[Multi-SLB] external->internal transition can lose current-LB hint and target sibling LB

  #### What happened:

  In multi-SLB mode, after manually flipping a `Service` from external to internal, the service did not stay on its current LB configuration on the next reconcile.

  The service was originally associated with one LB config (for example `lb1`). After the external->internal flip, the controller correctly reconciled the service onto the internal sibling LB (`lb1-internal`).
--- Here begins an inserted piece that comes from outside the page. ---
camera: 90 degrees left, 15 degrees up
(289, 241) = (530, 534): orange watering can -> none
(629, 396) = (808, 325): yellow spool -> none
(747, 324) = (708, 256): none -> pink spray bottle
But a
  later reconcile no longer considered the service to be “currently on `lb1`” and instead tried to migrate it to another eligible LB that did not even exist yet (for example `lb2-internal`).
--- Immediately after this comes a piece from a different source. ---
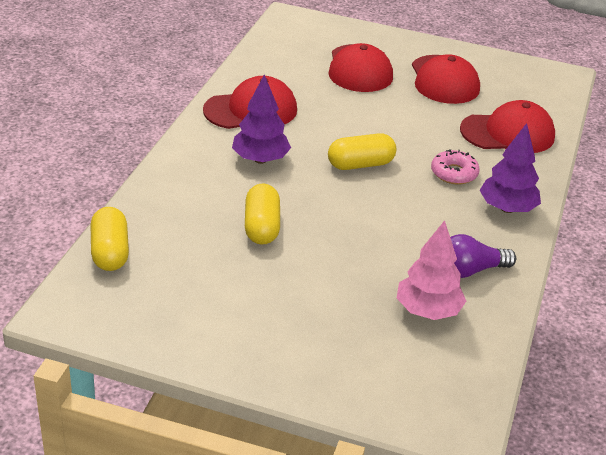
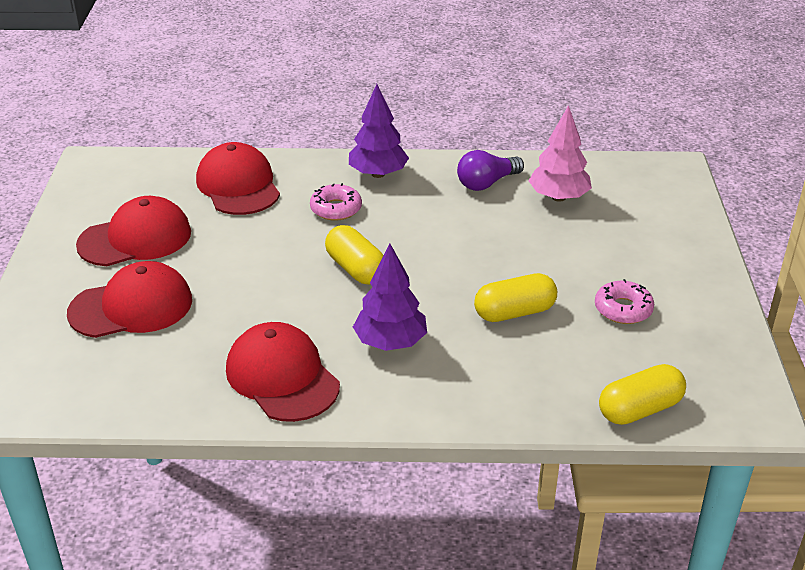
camera: 105 degrees left, 0 degrees up
(231, 289) = (623, 309): none -> pink donut
(470, 270) = (486, 183): purple light bulb -> purple light bulb turned 90 degrees clockwise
  This looks like `activeServices` state for the current LB config is being removed during the opposite-LB cleanup reconcile.
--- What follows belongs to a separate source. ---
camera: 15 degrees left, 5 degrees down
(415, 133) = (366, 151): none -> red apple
  #### What you expected to happen:

  After flipping a service from external to internal in multi-SLB mode, the service should stay on the same LB configuration (`lb1` -> `lb1-internal`) unless placement rules actually require it to move.

  A follow-up reconcile should keep the service on its current LB configuration, not treat it as unplaced and attempt migration to another eligible LB.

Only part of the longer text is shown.